A resounding majority of voters think Winston Peters' joke that "two Wongs don't make a right" was just harmless fun, according to the latest Herald-Digipoll.
Just under a third of those polled found the comment offensive and racist.
The New Zealand First leader made the joke at the party's campaign launch in Auckland just over two weeks ago.
He was speaking to the audience about how National defended the sale of land to foreign buyers by saying that Labour had done the same when it was in Government.
"As they say in Beijing, two Wongs don't make a right," he said, which brought resounding laughter from the floor.
The joke drew the ire of Chinese group representatives, as well as Race Relations Commissioner Susan Devoy, who called it "outdated rhetoric".
The fallout dominated media coverage of the campaign launch, overshadowing the policy announcement of a KiwiSaver account and a $1000 Government kick-start for every newborn baby.
In the survey, 57 per cent of those polled said the joke was a harmless bit of fun that people should not get fussed about.
Just under a third - 32.7 per cent - said it was offensive and racist, while just over 10 per cent did not have a view or did not give an answer.
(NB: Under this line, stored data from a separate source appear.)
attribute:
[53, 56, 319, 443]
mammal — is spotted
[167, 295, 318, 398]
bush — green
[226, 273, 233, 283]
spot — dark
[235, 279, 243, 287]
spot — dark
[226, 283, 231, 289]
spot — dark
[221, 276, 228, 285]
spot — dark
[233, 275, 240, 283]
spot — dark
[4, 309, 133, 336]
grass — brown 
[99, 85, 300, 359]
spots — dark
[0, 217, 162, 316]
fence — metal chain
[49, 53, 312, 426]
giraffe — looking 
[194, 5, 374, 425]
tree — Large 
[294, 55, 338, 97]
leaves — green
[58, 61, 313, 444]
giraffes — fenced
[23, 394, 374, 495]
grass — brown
Mr Peters may have simply been playing to his core constituents; broken down into age groups, almost 70 per cent of those aged 65 and over had no issue with the joke, while only 22 per cent found it offensive.
Those who were younger, female and Auckland-based were more likely to be offended.
In the aftermath, Mr Peters lashed out at media questioning the comment: "What we don't need is a few journalists who decide that they're going to be the Nazi politically-correct police of this country. No one cares about that.
"The fact is the Chinese have got a great sense of humour."
But Dame Susan was not impressed.
"Politicians making fun of an entire race of people isn't new, but it's disappointing and shameful New Zealand political leaders are still doing it in 2014.
"Winston Peters needs to know he's not funny. His outdated rhetoric belongs in New Zealand's past: it has no place in New Zealand's future."
The survey was taken between August 14 and 20. The sample size was 750, with a 3.6 per cent margin of error.